Вернувшись домой, я навалился с новой силой на роман, и вот сдал М. С. на машинку уже читабельный вариант, а М. С, бедная, первый раз в жизни взбунтовалась, говорит, больше не могу, такого тяжёлого текста ещё не печатала и печатать не могу, выдохлась. Да и я ещё не писал такого тяжёлого текста, и не всё я вывез на гору и не сделал ещё роман таким, каким хотел бы, но лучше не умею, не справляюсь со страшной задачей, какую сам себе задал, но и того, что есть, с меня довольно. Не скоро я примусь за третью книгу. Шибко устал, обескровился, надсадился.
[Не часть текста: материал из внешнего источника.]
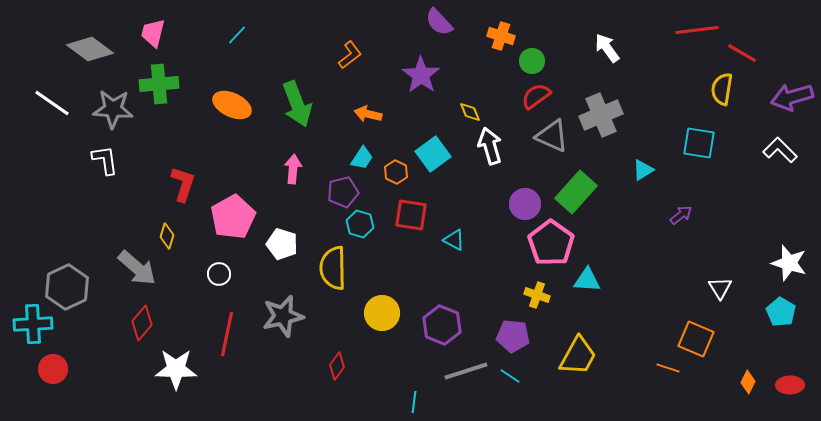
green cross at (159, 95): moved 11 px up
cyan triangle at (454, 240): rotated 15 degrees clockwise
Никто ведь с меня и с М. С. не снимал домашних забот, текучки, тревоги и нервотрепки. Плавая по морям, придумал я весёлую детскую повесть. Это мне помогало и раньше, после блевотных «Снегов» [имеется в виду роман «Тают снега», опубликованный в Перми в 1958 году и по желанию самого Виктора Петровича последние тридцать лет ни разу не переиздававшийся. — Сост.] написал я между прочим «Дядю Кузю», а после «Царь-рыбных» надсад и терзаний — «Оду огороду». Заполнял и другими «лёгкими» опусами паузы, и это мне помогало собраться с духом, накопить сил для очередного штурма высот, мною же нагребённых из российской политики, камня, грязи, слёз и крови.
Великий умница и патриот Отечества нашего по фамилии Кузьмин Валериан Матвеевич, убухавший на «миссию» вроде бы более 30 миллионов им где-то заработанных денег, поинтересовался под конец рейса — удалось ли нам и мне, в частности, отдохнуть. Узнав о том, что я придумал на корабле повестушку, сказал, что уже этот рейс и его немалые хлопоты и старания оправданы.
Дело за малым — осталось сдать книгу в «Новый мир» и, отдохнув в деревне, напечатать повесть. А тут юбилей надвигается — этакая страсть. Марья Семёновна грозится от всего этого залечь в больницу или сбежать куда-нибудь. Да куда же деться-то? И детки-подростки — тоже не подарок. И местные фашисты в лице тов. Пащенко и его связников по какому-то патриотическому русскому союзу шельмуют всех и вся, в том числе и меня, борясь за то, чтоб ничего не писать и ходить в писателях, а если и писать, то плохо, бездарно и отстаивать эту стряпню как величайшее достижение духовной, творческой и всякой другой мысли.
Я-то не читаю ни красноярской подворотни, ни «Дня» — донора и вдохновителя тов. Пащенко. хотя они просто воют, требуя ответов, полемик и всяческого к себе внимания — и здесь ты и Валентин Григорьевич [Распутин. — Сост.] хорошо пригодились. Печатая и перепечатывая из таких же боевых листков, издающихся на уровне стройбата, товарищей Зюганова и Проханова, с гордостью трясут вашими умствованиями и духовными на «народную тему» напоминаниями — во, у нас кто попадается! Во, кто нас поддерживает!..
Валентин Григорьевич вон в «Правде» обвинил меня в том, что я оторвался от народа. От какого? Что касается «моего народа», то лишь в прошлом году я был на восьми похоронах, в том числе и тёти Дуни Федоратихи, которую ты видел. Двоих из восьми сбило машинами, остальные тоже по-всякому кончили свои дни, только старухи умирают своей смертью. Я бы рад от этого народа оторваться, да куда мне? Сил не хватит. И поздно, и места мне в другом месте нету, да ведь и страдаю я муками этого народа. Ну ничего, чувство моё сильнее яви, и я закончу роман, а тогда уж судите меня, подсудимые и больные, как вам хочется.